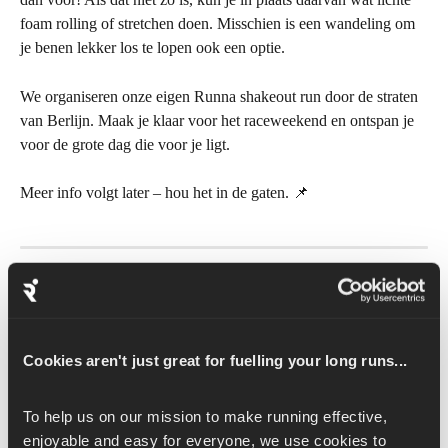
foam rolling of stretchen doen. Misschien is een wandeling om 
je benen lekker los te lopen ook een optie.
We organiseren onze eigen Runna shakeout run door de straten 
van Berlijn. Maak je klaar voor het raceweekend en ontspan je 
voor de grote dag die voor je ligt.
Meer info volgt later – hou het in de gaten. 📌
💪 Laatste voorbereidingen
Als je je spullen hebt gepakt, hebt gegeten en gedronken, kun je 
overwegen om een lichte bewegingssessie aan je bedtijdroutine 
Cookies aren't just great for fuelling your long runs...
toe te voegen. Rekken kan helpen om spanning los te laten en je 
klaar te maken voor een goede nachtrust voor de wedstrijddag.
To help us on our mission to make running effective, 
enjoyable and easy for everyone, we use cookies to 
Check de e-mails of raceberichten van de organisatoren voor 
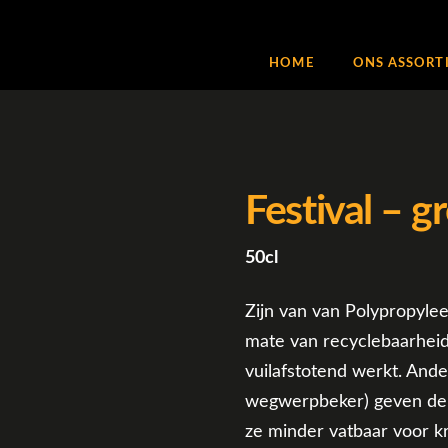
HOME
ONS ASSORT
Festival – g
50cl
Zijn van van Polypropyle
mate van recyclebaarheid
vuilafstotend werkt. And
wegwerpbeker) geven de 
ze minder vatbaar voor kr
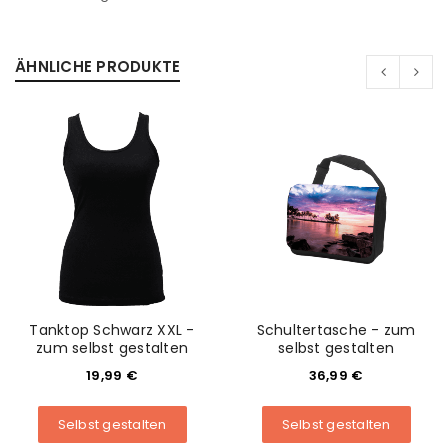
ÄHNLICHE PRODUKTE
Tanktop Schwarz XXL -
Schultertasche - zum
zum selbst gestalten
selbst gestalten
19,99
€
36,99
€
Selbst gestalten
Selbst gestalten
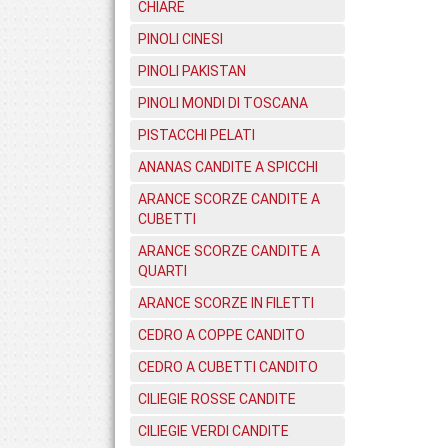
CHIARE
PINOLI CINESI
PINOLI PAKISTAN
PINOLI MONDI DI TOSCANA
PISTACCHI PELATI
ANANAS CANDITE A SPICCHI
ARANCE SCORZE CANDITE A
CUBETTI
ARANCE SCORZE CANDITE A
QUARTI
ARANCE SCORZE IN FILETTI
CEDRO A COPPE CANDITO
CEDRO A CUBETTI CANDITO
CILIEGIE ROSSE CANDITE
CILIEGIE VERDI CANDITE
----
From the line that has "Meer info volgt" through the line that has "toe te voegen.", copy every line exactly as it appears above, and leave out all others.

_Your response_
Meer info volgt later – hou het in de gaten. 📌
💪 Laatste voorbereidingen
Als je je spullen hebt gepakt, hebt gegeten en gedronken, kun je 
overwegen om een lichte bewegingssessie aan je bedtijdroutine 
Cookies aren't just great for fuelling your long runs...
toe te voegen. Rekken kan helpen om spanning los te laten en je 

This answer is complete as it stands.